You know that for the long-term growth of your IRA account assets, you need to be invested in the stock market. The trouble with the stock market is the occasional bear market, which can result in a big drop in your account value. Solutions to protect your IRA assets from a market downturn range from proper long-term planning to short-term strategies that keep losses to a minimum.

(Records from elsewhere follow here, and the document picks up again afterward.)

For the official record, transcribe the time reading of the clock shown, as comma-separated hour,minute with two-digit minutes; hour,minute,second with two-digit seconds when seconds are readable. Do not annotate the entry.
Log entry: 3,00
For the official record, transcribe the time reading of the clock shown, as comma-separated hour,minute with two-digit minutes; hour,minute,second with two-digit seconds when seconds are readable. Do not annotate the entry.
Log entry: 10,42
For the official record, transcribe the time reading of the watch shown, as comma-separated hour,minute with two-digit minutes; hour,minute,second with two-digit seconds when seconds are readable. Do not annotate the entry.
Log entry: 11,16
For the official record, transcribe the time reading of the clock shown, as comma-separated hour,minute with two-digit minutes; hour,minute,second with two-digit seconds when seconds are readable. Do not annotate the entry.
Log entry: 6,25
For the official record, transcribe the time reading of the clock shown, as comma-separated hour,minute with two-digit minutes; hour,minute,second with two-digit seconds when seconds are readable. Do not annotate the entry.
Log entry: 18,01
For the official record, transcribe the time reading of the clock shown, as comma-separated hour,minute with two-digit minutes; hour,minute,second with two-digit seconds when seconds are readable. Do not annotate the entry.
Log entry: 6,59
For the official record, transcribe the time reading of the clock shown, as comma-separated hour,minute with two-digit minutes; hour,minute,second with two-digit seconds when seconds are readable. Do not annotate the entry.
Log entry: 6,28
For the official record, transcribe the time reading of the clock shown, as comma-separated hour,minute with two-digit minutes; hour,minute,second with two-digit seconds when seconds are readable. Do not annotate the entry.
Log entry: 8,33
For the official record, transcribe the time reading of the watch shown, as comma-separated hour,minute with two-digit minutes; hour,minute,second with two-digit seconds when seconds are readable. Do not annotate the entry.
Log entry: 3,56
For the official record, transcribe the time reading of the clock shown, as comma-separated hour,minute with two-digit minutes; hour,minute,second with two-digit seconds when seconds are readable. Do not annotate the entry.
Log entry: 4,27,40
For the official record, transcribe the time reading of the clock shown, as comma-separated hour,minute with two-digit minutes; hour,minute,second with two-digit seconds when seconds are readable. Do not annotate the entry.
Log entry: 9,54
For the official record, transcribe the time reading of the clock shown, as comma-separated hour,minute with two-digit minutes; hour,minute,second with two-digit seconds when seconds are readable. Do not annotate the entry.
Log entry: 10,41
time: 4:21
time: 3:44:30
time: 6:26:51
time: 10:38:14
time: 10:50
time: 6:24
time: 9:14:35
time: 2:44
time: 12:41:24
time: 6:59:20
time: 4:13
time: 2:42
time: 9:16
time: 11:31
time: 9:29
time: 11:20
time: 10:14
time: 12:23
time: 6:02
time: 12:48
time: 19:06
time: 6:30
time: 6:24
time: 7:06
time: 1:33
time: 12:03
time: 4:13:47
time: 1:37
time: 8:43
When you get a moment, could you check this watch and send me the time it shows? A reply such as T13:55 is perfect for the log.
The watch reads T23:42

Age-Appropriate Asset Allocation

Asset allocation divides your investments into different types of investments, primarily stocks and bonds. Additional asset classes could include precious metals, real estate, and foreign stocks and bonds. The asset allocation percentages in your IRA should be age-appropriate. In your twenties or thirties, it is fine to have 70 percent to 80 percent of your account in stocks. If the market drops, the allocation rebalancing will pick up an extra portion of cheap stocks during the downturn. When you are close to retirement age, the stock portion of your retirement accounts should be small enough so that a 20 percent to 40 percent short-term drop in the market would not affect your retirement plans.

Cash is King

If you expect the markets to make a significant drop, moving a portion of your IRA assets into cash will allow you to buy stocks when they get cheap. The time to move into cash is before the market really starts to decline. Selling at the bottom would just lock in your losses. Because it is impossible to predict how far prices will drop or how long a bear market will last, it might be appropriate to always have some portion of your IRA available for investment. Adjust the portion of cash in the account based on whether you think the market has gone up too far, or whether you think it's reaching a bottom and you want to get closer to fully invested.

Dividend Stocks or Funds

Owning dividend-paying stocks, or funds that own dividend stocks, allows your IRA to earn dividend income while the stock market works its way through a bear market. The dividend yield of a stock helps put a floor on how low the market will let this type of stock fall. Invest your IRA money in stocks that have histories of maintaining or increasing dividend payments through all phases of the stock market cycles. If you are worried about a downturn in the stock market, lighten up on your positions in growth stocks that don't pay dividends.

Index Put Options

If you want to hold on to your stock investments and offset any market downturn with other profits, you can buy put options that will increase in value if the market drops. Puts trade against the major stock market indexes and exchange traded funds, or ETFs, that track those same indexes. You can add options trading privileges to a stockbrokerage IRA account. Put option contracts have expiration dates, so the protection provided will be good for a limited amount of time -- typically three to six months. The cost of puts would be relatively small compared to the amount of downside protection the contracts could provide.